Opium Use and Risk of Pancreatic Cancer: A Prospective Cohort Study
Menée en Iran à partir de données portant sur 50 045 participants, cette étude de cohorte prospective évalue l'association entre une consommation d'opium et le risque de cancer du pancréas (durée médiane de suivi : 7,4 ans ; 54 cas))
Background: We examined the association between opium consumption and pancreatic cancer incidence in a large-scale prospective cohort of the general population in northeastern Iran. Methods: A total of 50,045 adults were systematically followed up (median of 7.4 years), and incident cases of pancreatic cancer were identified. Self-reported data on opium consumption was collected at baseline. Cumulative use (-year) was defined as number of nokhods (a local unit, approximately 0.2 g) of opium consumed per day multiplied by number of years consuming.
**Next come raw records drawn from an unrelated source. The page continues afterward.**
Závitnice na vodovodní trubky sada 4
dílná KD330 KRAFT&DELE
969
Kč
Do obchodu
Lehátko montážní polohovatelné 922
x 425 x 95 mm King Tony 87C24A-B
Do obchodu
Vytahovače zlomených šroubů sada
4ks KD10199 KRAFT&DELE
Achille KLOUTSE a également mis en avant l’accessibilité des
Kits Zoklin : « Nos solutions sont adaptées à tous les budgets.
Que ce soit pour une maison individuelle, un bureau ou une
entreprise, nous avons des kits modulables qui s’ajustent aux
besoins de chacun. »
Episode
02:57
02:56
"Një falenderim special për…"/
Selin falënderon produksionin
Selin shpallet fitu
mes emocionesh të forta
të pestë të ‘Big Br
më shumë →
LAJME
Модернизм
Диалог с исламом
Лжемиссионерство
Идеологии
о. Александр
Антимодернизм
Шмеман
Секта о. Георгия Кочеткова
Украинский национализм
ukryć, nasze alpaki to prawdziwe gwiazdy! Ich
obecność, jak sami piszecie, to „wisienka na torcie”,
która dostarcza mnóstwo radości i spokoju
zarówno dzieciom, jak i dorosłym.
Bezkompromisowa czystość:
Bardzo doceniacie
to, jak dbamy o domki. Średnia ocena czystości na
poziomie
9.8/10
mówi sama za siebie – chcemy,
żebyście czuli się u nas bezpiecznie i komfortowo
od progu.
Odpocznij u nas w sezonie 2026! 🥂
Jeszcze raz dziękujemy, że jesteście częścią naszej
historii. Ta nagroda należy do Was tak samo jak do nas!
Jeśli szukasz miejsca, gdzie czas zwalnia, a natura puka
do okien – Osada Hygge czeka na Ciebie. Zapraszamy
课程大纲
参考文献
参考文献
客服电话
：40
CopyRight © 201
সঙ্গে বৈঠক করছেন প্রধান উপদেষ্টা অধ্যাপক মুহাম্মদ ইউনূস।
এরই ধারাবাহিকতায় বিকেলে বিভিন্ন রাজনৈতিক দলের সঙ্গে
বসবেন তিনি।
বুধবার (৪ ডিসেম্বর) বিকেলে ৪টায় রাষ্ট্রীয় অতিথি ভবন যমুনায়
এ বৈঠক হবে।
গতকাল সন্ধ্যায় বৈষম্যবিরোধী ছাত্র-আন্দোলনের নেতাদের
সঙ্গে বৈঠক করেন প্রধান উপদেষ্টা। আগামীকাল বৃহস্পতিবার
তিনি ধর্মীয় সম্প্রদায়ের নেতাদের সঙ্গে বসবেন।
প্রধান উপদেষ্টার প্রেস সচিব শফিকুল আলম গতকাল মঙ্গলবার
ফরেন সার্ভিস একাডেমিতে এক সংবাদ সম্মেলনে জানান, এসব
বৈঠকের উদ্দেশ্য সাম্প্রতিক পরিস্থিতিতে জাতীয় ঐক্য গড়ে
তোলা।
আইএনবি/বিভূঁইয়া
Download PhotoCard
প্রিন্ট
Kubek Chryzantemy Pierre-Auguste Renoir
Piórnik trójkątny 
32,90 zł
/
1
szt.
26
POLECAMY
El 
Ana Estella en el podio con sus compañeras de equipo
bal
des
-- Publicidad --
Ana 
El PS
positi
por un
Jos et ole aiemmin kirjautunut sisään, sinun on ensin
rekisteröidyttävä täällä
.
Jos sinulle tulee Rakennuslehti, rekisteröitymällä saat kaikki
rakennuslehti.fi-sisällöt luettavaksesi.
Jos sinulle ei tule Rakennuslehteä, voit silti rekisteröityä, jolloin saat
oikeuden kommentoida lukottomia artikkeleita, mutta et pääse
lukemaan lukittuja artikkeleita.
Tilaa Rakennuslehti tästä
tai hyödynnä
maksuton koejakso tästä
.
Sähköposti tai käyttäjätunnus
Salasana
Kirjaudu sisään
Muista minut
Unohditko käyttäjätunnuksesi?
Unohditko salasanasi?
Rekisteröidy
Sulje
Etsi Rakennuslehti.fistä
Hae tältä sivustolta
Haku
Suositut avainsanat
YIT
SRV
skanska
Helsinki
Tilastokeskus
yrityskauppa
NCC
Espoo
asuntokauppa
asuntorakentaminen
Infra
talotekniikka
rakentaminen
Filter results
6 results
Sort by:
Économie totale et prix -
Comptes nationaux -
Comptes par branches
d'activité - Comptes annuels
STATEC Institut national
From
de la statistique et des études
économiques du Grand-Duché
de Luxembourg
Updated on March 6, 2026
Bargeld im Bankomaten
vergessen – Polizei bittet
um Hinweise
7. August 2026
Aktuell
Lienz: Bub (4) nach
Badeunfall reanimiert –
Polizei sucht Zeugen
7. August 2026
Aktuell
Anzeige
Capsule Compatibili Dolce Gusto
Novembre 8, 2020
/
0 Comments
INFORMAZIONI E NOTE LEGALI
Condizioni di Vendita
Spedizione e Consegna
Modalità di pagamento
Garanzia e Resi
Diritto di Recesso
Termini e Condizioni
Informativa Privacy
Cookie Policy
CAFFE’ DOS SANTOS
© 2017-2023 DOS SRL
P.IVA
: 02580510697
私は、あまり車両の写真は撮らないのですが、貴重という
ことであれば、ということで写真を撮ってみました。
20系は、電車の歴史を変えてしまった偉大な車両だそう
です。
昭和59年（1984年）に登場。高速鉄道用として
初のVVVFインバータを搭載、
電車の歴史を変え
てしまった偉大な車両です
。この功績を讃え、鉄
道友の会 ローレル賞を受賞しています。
Adjusted HRs and 95% confidence intervals (CIs) for the association between opium consumption and pancreatic cancer were calculated using Cox proportional hazards regression models. Results: Overall, 54 confirmed cases of pancreatic cancer were identified. Opium use of more than 81 nokhod-years (high cumulative use), compared with never use, was strongly associated with pancreatic cancer even after adjustments for multiple potential confounding factors [HR = 3.01; 95% CI, 1.25–7.26]. High cumulative consumption of opium was significantly associated with risk of pancreatic cancer after adjusting for cumulative dose of cigarette smoking [HR = 3.56; 95% CI, 1.49–8.50]. In a sensitivity analysis, we excluded participants (including 2 pancreatic cancer cases) who were recruited within the first 5 years of starting opium consumption; high cumulative use of opium was still associated with pancreatic cancer risk [HR = 2.75; 95% CI, 1.14–6.64]. Conclusions: Our results showed a positive association between opium consumption and pancreatic cancer. Impact: This is the first prospective large-scale study to show the association of opium consumption with pancreatic cancer as a risk factor. Cancer Epidemiol Biomarkers Prev; 27(3); 1–6. ©2017 AACR.